Walang Kekek Egoisme

Penyetan

Mendidik dan membina ada dua kata yang hampir memiliki makna sama.  Sama-sama mentransformasikan nilai.  Sama-sama membangun dan mengembangkan.  Bedanya hanya pada kepeduliannya.  

Anda sebagai manusia akan bersikap peduli pada anak, pasangan,  orang tua dan sahabat tanpa ada teks aturannya.  Tapi sama sekali abai saat melihat orang yang tidak di dalam lingkarang kita sedang kesusahan,  paling banter ya hanya simpati-simpati manise lambe.  

Mendidik adalah proses merealisasikan kepedulian dengan syarat ada teks aturannya,  konsep,  metodologi dan tetekbengek lainnya.  

Sedangkan membina adalah ketulusan murni yang secara naluriah muncul dari dalam hati.  Posisinya mengungguli empati dan simpati sekalipun.
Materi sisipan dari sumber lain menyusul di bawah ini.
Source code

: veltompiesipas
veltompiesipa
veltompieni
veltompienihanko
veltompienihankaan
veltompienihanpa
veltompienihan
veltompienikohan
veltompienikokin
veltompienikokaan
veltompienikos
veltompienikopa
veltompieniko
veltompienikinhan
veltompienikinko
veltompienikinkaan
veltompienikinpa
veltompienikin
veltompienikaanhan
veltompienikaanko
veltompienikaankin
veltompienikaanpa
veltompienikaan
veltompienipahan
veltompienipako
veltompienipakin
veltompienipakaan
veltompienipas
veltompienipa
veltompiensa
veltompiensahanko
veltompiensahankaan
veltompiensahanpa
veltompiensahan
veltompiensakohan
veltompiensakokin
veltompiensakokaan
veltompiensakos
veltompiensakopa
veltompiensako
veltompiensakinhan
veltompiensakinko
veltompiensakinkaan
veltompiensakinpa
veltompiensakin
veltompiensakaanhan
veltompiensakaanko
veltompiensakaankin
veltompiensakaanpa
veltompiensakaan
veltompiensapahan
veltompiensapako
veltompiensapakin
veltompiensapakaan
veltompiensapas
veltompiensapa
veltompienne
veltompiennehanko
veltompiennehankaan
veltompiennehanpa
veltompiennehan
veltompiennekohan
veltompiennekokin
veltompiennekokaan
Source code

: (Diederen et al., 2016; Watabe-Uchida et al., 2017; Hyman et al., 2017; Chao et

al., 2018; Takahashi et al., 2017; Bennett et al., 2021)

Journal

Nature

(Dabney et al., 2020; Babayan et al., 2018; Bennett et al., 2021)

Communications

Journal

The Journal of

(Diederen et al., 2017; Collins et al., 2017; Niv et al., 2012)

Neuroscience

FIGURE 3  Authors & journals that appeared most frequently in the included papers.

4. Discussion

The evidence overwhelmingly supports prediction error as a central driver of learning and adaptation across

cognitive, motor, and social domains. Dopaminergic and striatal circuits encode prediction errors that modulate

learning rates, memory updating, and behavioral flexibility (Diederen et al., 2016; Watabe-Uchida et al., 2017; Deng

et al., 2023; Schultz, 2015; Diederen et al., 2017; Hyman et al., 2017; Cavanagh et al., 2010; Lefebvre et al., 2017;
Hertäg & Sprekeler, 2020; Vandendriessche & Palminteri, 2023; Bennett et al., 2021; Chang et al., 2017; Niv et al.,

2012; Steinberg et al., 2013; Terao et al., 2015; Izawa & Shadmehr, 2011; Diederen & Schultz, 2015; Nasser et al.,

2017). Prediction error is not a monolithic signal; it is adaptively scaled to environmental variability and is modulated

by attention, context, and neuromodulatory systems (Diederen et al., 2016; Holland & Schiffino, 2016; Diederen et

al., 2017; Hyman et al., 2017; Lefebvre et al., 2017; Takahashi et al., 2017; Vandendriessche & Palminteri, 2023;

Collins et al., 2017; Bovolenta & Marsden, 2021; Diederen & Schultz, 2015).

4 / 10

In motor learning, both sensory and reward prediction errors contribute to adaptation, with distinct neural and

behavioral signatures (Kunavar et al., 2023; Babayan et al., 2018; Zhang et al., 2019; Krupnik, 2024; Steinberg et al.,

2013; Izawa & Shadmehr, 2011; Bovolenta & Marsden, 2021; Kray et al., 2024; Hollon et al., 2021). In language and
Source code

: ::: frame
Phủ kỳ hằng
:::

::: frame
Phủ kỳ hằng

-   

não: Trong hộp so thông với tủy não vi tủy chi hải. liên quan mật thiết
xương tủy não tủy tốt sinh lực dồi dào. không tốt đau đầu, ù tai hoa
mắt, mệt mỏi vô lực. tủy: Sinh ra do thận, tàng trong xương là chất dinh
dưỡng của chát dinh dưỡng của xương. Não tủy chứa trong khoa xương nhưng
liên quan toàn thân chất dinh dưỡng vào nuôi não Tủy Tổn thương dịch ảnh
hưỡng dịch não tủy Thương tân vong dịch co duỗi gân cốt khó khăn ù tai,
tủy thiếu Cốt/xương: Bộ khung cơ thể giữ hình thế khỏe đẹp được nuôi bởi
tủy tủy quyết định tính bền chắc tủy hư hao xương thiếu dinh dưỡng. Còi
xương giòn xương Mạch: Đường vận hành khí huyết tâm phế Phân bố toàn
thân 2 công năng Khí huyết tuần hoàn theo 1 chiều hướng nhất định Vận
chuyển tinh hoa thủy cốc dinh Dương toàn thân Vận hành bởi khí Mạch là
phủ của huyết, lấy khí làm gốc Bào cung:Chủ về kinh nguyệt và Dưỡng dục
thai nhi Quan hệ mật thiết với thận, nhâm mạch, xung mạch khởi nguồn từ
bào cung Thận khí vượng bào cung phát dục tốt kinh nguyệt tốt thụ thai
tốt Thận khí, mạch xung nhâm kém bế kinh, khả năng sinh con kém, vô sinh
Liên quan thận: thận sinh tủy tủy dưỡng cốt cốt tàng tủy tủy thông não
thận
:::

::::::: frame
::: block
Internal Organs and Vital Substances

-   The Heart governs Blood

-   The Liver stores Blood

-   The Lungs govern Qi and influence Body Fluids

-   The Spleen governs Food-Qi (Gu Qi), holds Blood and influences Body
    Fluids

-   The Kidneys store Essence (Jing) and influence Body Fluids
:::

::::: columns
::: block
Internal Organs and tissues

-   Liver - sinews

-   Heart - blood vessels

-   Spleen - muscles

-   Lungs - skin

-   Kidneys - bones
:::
Ikhlas muaranya.  

Wong perkara satu tambah satu saja jawabannya akan sangat beragam.  Anda menjawab dua benar,  anda menjawab bukan tiga atau bukan seratus juga benar.  Satu perintah kadang interpretasi jawabannya beragam dan tidak salah juga.  Karena semua memiliki daya dan budi dalam memahaminya.  

Dalam mendidik,  anda mengarahkan seseorang untuk bersikap benar.  Sedangkan membina,  mengarahkan seseorang untuk bersikap tepat,  karena benar belum tentu pener,  benar belum tentu pas,  benar belum tentu selaras.  

Inilah yang perlu dipadukan dalam pendidikan.  Jangan sampai niat mulia mendidik akan rusak hanya karena walang kekek egoisme dan eksistensi saja.  "Kalau bukan saya yang mendidik,  tidak mungkin dia jadi ini dan itu." ungkapan semacam ini kerap muncul karena ada perasaan untuk menonjolkan eksistensi diri,  tapi dengan merendahkan orang lain. 

Lantas bagiamana memaknai pendidikan sebenarnya?  Kita perlu merenungkan dan mengambil jarak lalu melihat dari luar,  apa sebenarnya tujuan dari pendidikan?  Membangun mentalkah?  Atau sekedar membangun branding personal saja?